Robert De Niro et Robert Duvall sont époustouflants, ils hissent leurs personnages à des hauteurs d’authenticité qui laisse sans voix, du grand art. Le festival de Venise ne s’y trompe pas en leur décernant un double prix d’interprétation. A ce duo de rêve, s’ajoutent des acteurs de seconds rôles solides, entre autres, Charles Durning, Kenneth McMillian, Burgess Meredith et Rose Gregorio, la femme d’Ulu Grosbard, dans le rôle de mère maquerelle, sont formidables. Il faut louer la mise en scène d’Ulu Grosbard qui donne vie avec une infinie de détails aux années 40. Des vedettes aux plus petits rôles, ils sont tous parfaitement dirigés. Il suffit de voir la figuration en arrière-plan pour se rendre compte de l’excellence de son travail.
Grosbard confie la partition musicale au Français Georges Delerue, auteur du légendaire thème de Camille pour Le Mépris de Jean-Luc Godard. Sanglantes confessions est sa première composition enregistrée aux Etats-Unis. Ulu Grosbard lui demande une musique qui soit à la fois des années 40 et moderne et qui souligne la tragédie qui enserre les deux frères. Le résultat est à la hauteur des ambitions. « L’important c’est la trajectoire des frères qui, au terme d’une histoire sordide, se retrouvent à peu près au même point après avoir suivi des voies différentes » déclarait Ulu Grosbard.
Sanglantes confessions est un néo polar dans le sillage de Chinatown dans le ton de l’époque avec sa fin abrupte et bouleversante.

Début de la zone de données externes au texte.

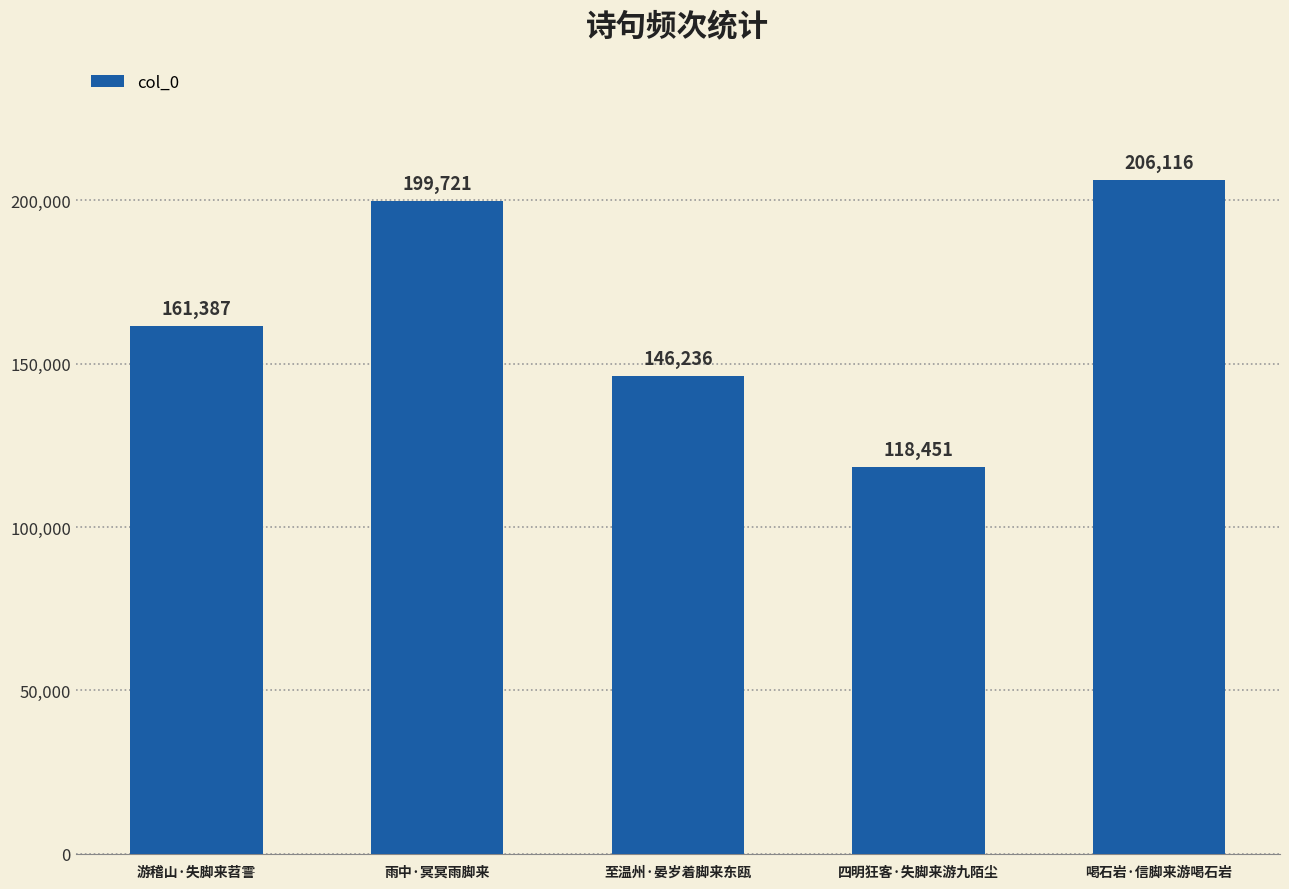

What is the minimum value shown in the chart?

118451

Ulu Grosbard, auteur d’une œuvre rare, 8 pièces et 7 films, mérite une véritable réévaluation.
Fernand Garcia
Sanglantes confessions, une édition L’Atelier d’images disponible en Blu-ray ou en DVD en complément : Confessions intimes par Samuel Blumenfeld : « le film d’Ulu Grosbard est le troisième grand film néo noir de la décennie. (.) Sanglantes confessions est le troisième film méconnus à côté du Privé (Robert Altman) et de Chinatown (Roman Polanski) », éclairage intéressant sur Ulu Grosbard dont« son histoire personnelle explique l’implication d’Ulu Grosbard dans Sanglantes confessions » sur la dynamique entre les deux frères de deux âge différents (37 minutes). Et la bande-annonce originale.
Sanglantes confessions (True Confessions) un film de Ulu Grosbard avec Robert De Niro, Robert Duvall, Charles Durning, Kenneth McMillian, Ed Flanders, Burgess Meredith, Rose Gregorio, Dan Hedaya, Gwen Van Dam… Scénario : John Gregory Dunne et Joan Didion (et non crédité Gary S. Hall) d’après le roman de John Gregory Dunne. Directeur de la photographie : Owen Roizman. Décors : Stephen B. Grimes. Costumes : Joe I. Tompkins. Montage : Lynzee Klingman. Musique : Georges Delerue. Producteurs : Robert Chartoff et Irwin Winkler. Production : Chartoff-Winkler Productions – United Artists. Etats-Unis. 1981. 1h48. Technicolor. Panavision. Format images : 1.85 :1. Son : Version originale sous-titrées en français et en Version française. Stéréo. Interdit aux moins de 12 ans. Prix d’interprétation pour Robert De Niro et Robert Duvall – Festival de Venise, 1981.